Even when applying for loans to start a business, people of color are often shut out. According to the nonprofit advocacy group the Center for Responsible Lending, about 46 percent of white-owned businesses were able to get credit from a bank over the past five years compared to 23 percent of Black-owned businesses. “When you’re a start-up and you’re using every penny that you have, you’re not sitting on a reserve. And even if you were sitting on a reserve, three months later, your reserve is pretty much eaten up because the expenses continue,” says Jones.

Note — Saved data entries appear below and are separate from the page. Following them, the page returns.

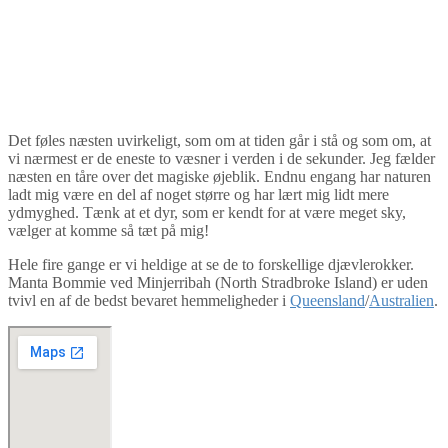
Det føles næsten uvirkeligt, som om at tiden går i stå og som om, at
vi nærmest er de eneste to væsner i verden i de sekunder. Jeg fælder
næsten en tåre over det magiske øjeblik. Endnu engang har naturen
ladt mig være en del af noget større og har lært mig lidt mere
ydmyghed. Tænk at et dyr, som er kendt for at være meget sky,
vælger at komme så tæt på mig!
Hele fire gange er vi heldige at se de to forskellige djævlerokker.
Manta Bommie ved Minjerribah (North Stradbroke Island) er uden
tvivl en af de bedst bevaret hemmeligheder i
Queensland
/
Australien
.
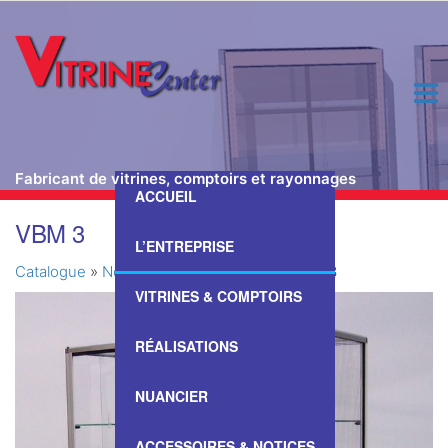
Fabricant de vitrines, comptoirs et rayonnages
ACCUEIL
Passer
VBM 3
ce
L’ENTREPRISE
contenu
Catalogue
»
Nos Vitrines & Comptoirs
»
VBM 3
VITRINES & COMPTOIRS
RÉALISATIONS
NUANCIER
ACCESSOIRES & NOTICES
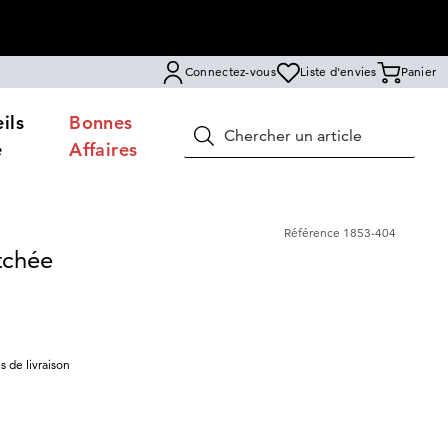
Connectez-vous
Liste d'envies
Panier
ils
Bonnes
Rechercher
e
Affaires
Référence
1853-404
tchée
is de livraison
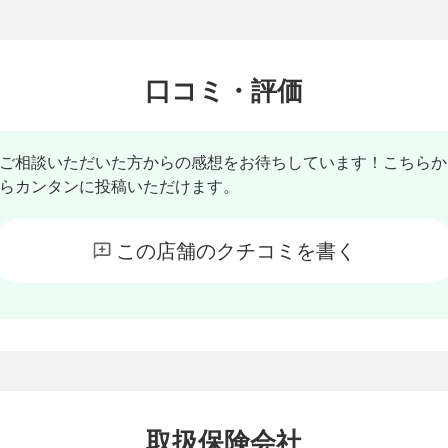
口コミ・評価
ご相談いただいた方からの感想をお待ちしています！こちらか
らカンタンに投稿いただけます。
この店舗のクチコミを書く
取扱保険会社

Though the governor announced that restaurants could reopen on May 27 with restrictions attached, Jones decided to push off TeaLee’s opening until July 1, citing fears of coronavirus spikes due to the recent protests across the state. While the Black Lives Matter movement has sparked sweeping change on local and national levels, the conversation has now morphed into how to support the Black community in the long-term. Jones hopes that the movement will help encourage a fairer system so that she and others like her can create their own successes.
“There are people who reach out to you because they want to help, but the word ‘help’ in and of itself can also be crippling,” says Jones. “How do you make the systems work so that I can help myself?
“If things are level in the way they should be, then you come to me because you see me as a business that you want to go to, that you want to eat at, [and] you become a customer because I provide a good service, instead of just helping every once in a while because you think that I’m in distress.”